Lascas de tucumã (fresco ou congelado)
Banana-da-terra (também conhecida como banana comprida, de fritar ou, se você for do Amazonas, pacovã)
Tofu (de boa qualidade e quanto mais fresco, melhor)
Queijo de castanha de caju (como esse aqui, mas pode ser uma versão industrializada, se preferir)
Manteiga vegana (gosto da marca Qualicoco, mas use a que preferir)
Pão francês (ou outro da sua preferência)
Temperos pro tucumã: cebola e alho desidratados, páprica doce defumada, sal e pimenta preta
Sal preto indiano (Kala Namak – opcional)
Numa frigideira, aqueça um pouco de manteiga vegana. Despeje as lascas de tucumã, junto com os temperos, e refogue por alguns minutos, até começar a dourar. Cubra e deixe amornar enquanto prepara os outros ingredientes.
Corte a banana-da-terra em fatias no sentido do comprimento e frite em um pouco de gordura (manteiga vegana ou óleo). Eu uso pouca gordura aqui, então se trata mais de “grelhar” do que “fritar”. Reserve.

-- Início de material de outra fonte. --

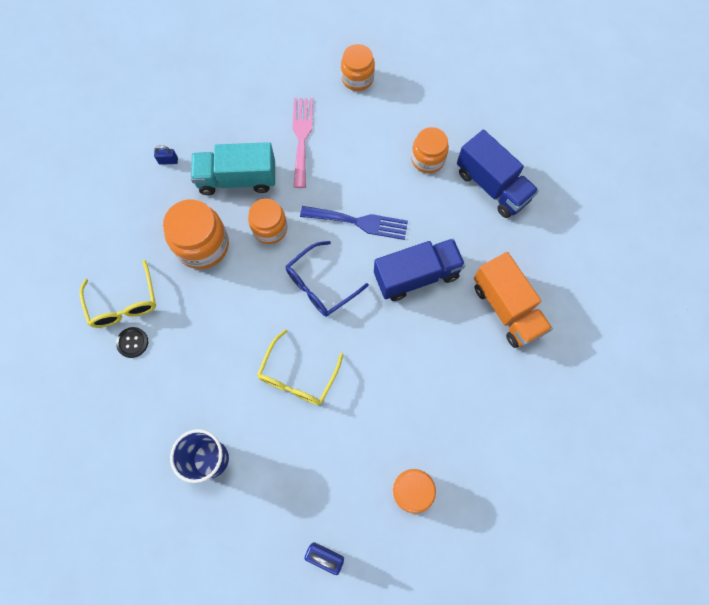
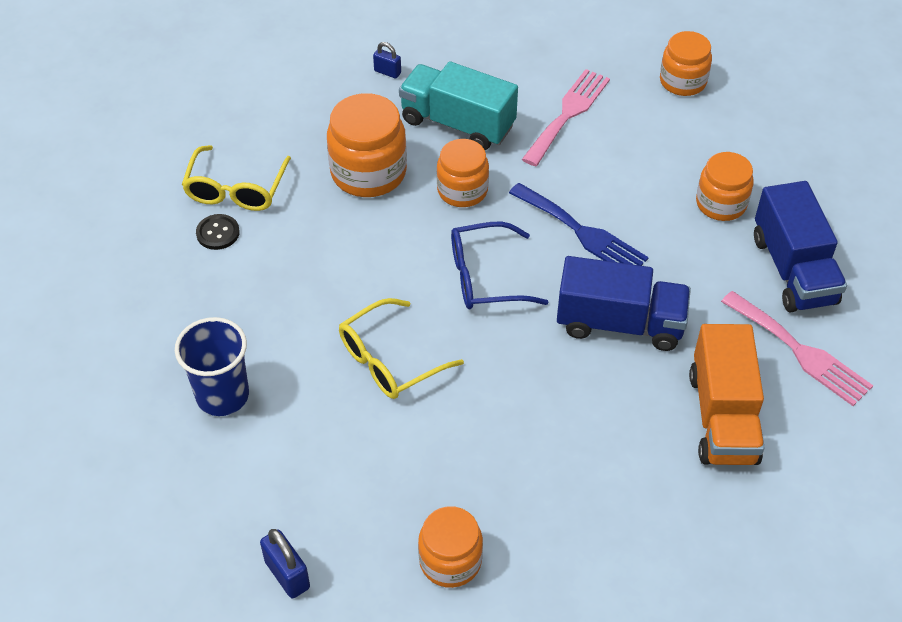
camera: 30 degrees right, 20 degrees down
(524, 241) = (800, 351): none -> pink fork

Se tiver usando um tofu extra-fresco, corte em fatias finas e tempere com o sal preto. Foi o que fiz, pois achei que já tinha sabor e gordura suficiente no resto do sanduíche. E eu estava certa: quando comi o sanduíche, o tofu se misturou com os outros ingredientes e até deu uma equilibrada no excesso de gordura. Mas se quiser dar mais um gostinho pra ele, frite as fatias de tofu em um pouco de manteiga vegana/azeite e tempere como quiser. Mas não esqueça de finalizar com o sal preto indiano, que dá um leve sabor de ovo, se quiser a versão X-caboquinho completo. Reserve.
Na hora de montar o sanduíche espalhe uma boa camada de queijo de castanha no pão e coloque uma fatia de tofu, algumas de banana frita e um punhado de lascas de tucumã refogado dentro. Feche o pão depois de rechear. Você pode finalizar espalhando manteiga vegana por fora do pão e esquentando na chapa (com um peso em cima) ou numa torradeira. Como eu estava usando pão de forma de macaxeira, achei mais seguro assar as fatias na manteiga antes de montar o sanduíche.
Seu sanduíche inspirado no X-caboquinho manauara está pronto. Coloque o celular em modo avião, sente-se confortavelmente e deguste essa belezura de olhos fechados.